The commencement of the growing season marks the beginning of
the twelfth year of Grendel’s war with the humans, a conflict he derides
as stupid and pointless. Grendel is further disgusted by the fact
that the arrival of warm weather has awakened the ram’s mindless,
animalistic sexual urges. He rhetorically asks the sky why the idiotic
animal cannot discover any dignity, but the sky, like the ram, refuses
to respond. Grendel responds with an upturned middle finger and
a defiant kick. He admits, however, that he himself is no nobler
than any of the brainless animals, calling himself a pointless, ridiculous
monster who stinks of death. As Grendel walks through his realm,
he notices the signs of spring all around him and also notes places
where he has committed various acts of violence. Grendel’s presence
frightens a doe, and he claims the reaction is unfair—he has never
done anything to harm a deer.
Passing the sleeping body of his fat, foul mother, Grendel
swims through firesnake-infested waters up to the surface of the
earth. His seasonal journey up to the world of men is just as mechanical
and mindless as the ram’s springtime lust, and Grendel laments the
necessary repetition. When he reaches the edge of his territory,
he stands at the edge of a cliff and stares down into an abyss.
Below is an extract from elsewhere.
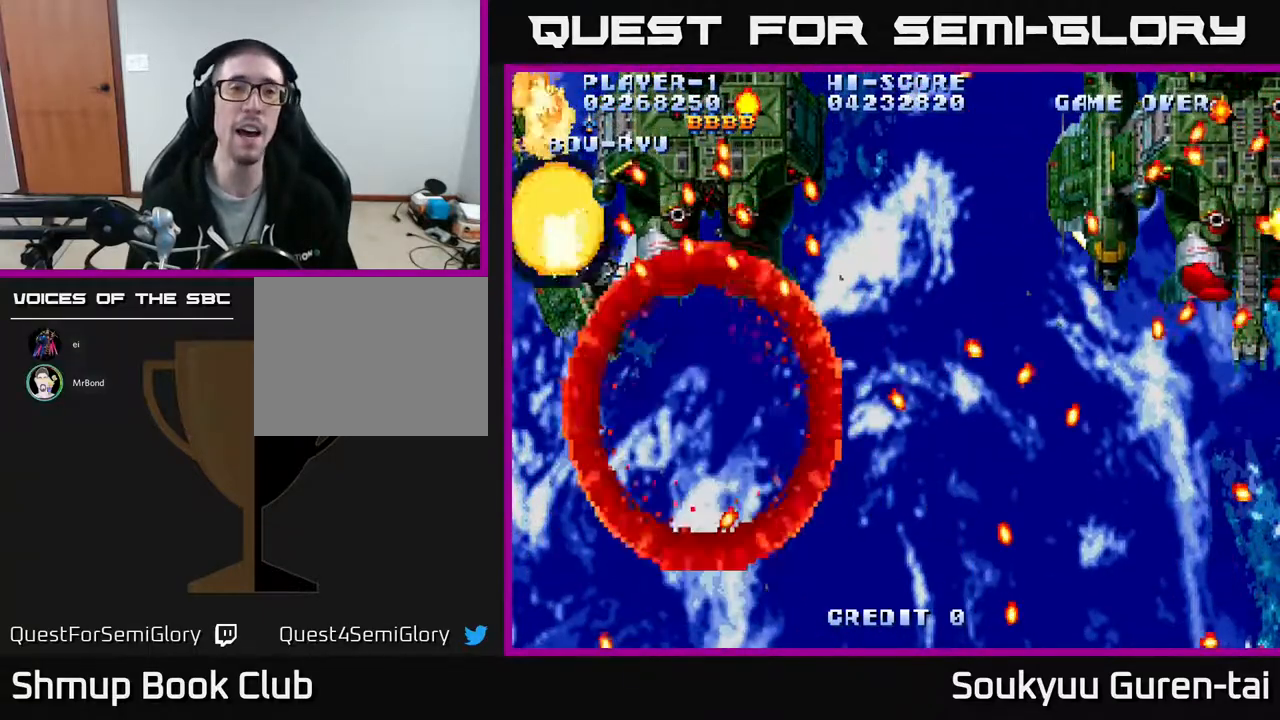
{"buttons": ["A", "DPAD_RIGHT"], "events": [[67, "DPAD_RIGHT", "up"], [200, "DPAD_RIGHT", "down"], [450, "DPAD_RIGHT", "up"], [500, "DPAD_RIGHT", "down"]]}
He yells into the chasm and is surprised by the volume of his own
voice. Grendel continues down the cliffs and through the fens and
moors on his way to the meadhall of Hrothgar, king of the Danes.
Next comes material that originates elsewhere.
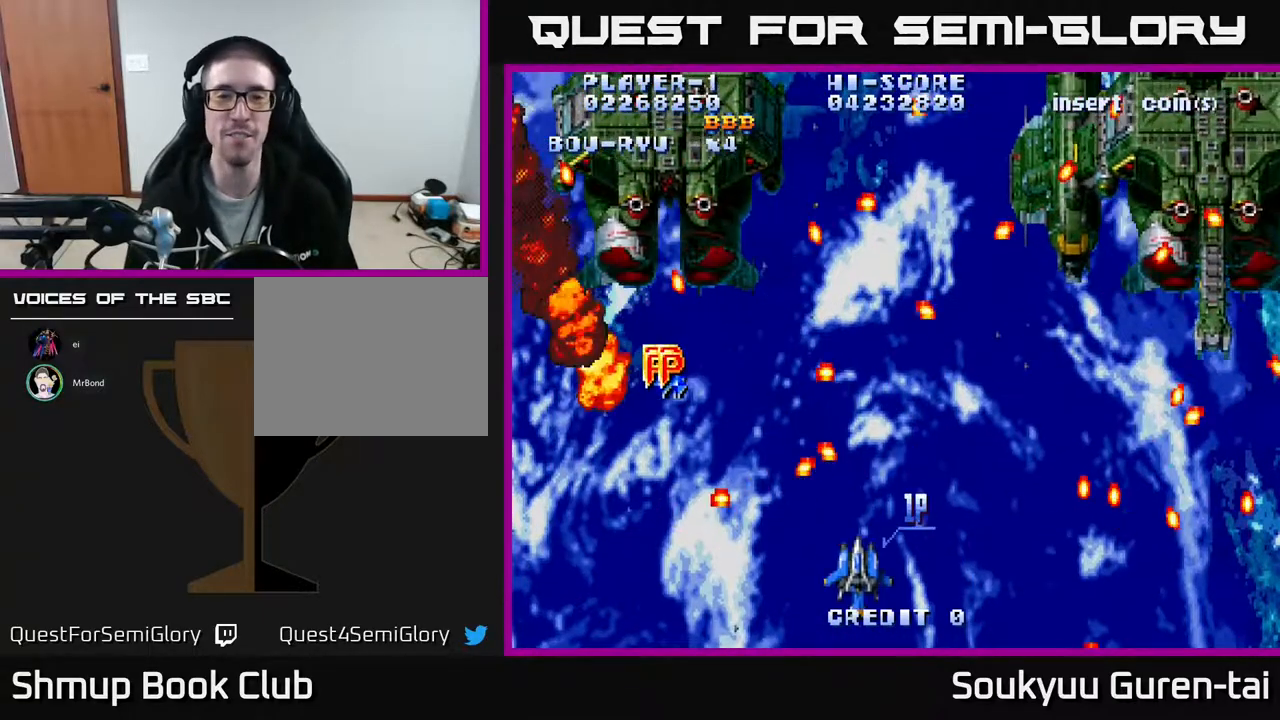
{"buttons": ["A", "DPAD_UP", "DPAD_LEFT"], "events": [[200, "DPAD_RIGHT", "up"], [200, "DPAD_UP", "down"], [233, "DPAD_LEFT", "down"]]}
As he makes his way to the meadhall, Grendel thinks of his mother,
who continues to sleep in their underground haunt. She is wracked
by guilt for some unnamed, secret crime. She has lost the ability
to speak, and so is unable—or unwilling—to answer Grendel’s questions
about the nature of their existence.
Grendel arrives at Hrothgar’s meadhall and coldheartedly
ravages the human community. This is the twelfth year of Grendel’s raids,
and he calmly, laughingly anticipates the reactions of the men. They
turn off the lights in an attempt to confuse Grendel, but Grendel
can see in the dark, and he easily bests the humans. In the chaos that
ensues, Grendel sacks up several dead bodies and retreats to the woods,
where he eats them and laughs maniacally. When dawn comes, however,
the sour meat of the humans sits heavy in his stomach and he is
filled with gloom once again.
Grendel listens as the Danes attribute the attack to the
whims of an angry god, and he watches as the slow process of rebuilding
the meadhall begins. A funeral pyre is erected, and as the corpses
burn, the Danes throw golden rings, swords, and helmets onto the
fire. The crowd sings a song together, and to Grendel’s ears the
song seems to be one of triumph. Nauseated and filled with rage,
Grendel flees for home.
Analysis
The first few pagesof Grendel echo
the beginning of Geoffrey Chaucer’s Canterbury Tales, a
work that features one of the most famous openings in the English
canon. In that fourteenth-century work, the arrival of spring and
its fresh, sexual vigor prompts a group of English pilgrims to undertake
a long journey to visit the martyr of Canterbury. The presence of
the ram is a direct link to Chaucer’s poem, for Chaucer’s pilgrims
are said to set off when the sun is halfway through the cycle of
the Ram, or Aries. The poet T.S. Eliot, like Gardner in Grendel, parodies
Chaucer in the first stanzas of his poem The Waste Land (1922).
In the poem, Eliot transforms Chaucer’s optimistic imagery into
a sad and brutal scene, describing spring rising over a desolate,
mechanized modern world. Here, in Grendel, Gardner
appears to be drawing from Eliot’s imagery when he has Grendel describe
the grasses poking through the ground as “the children of the dead.”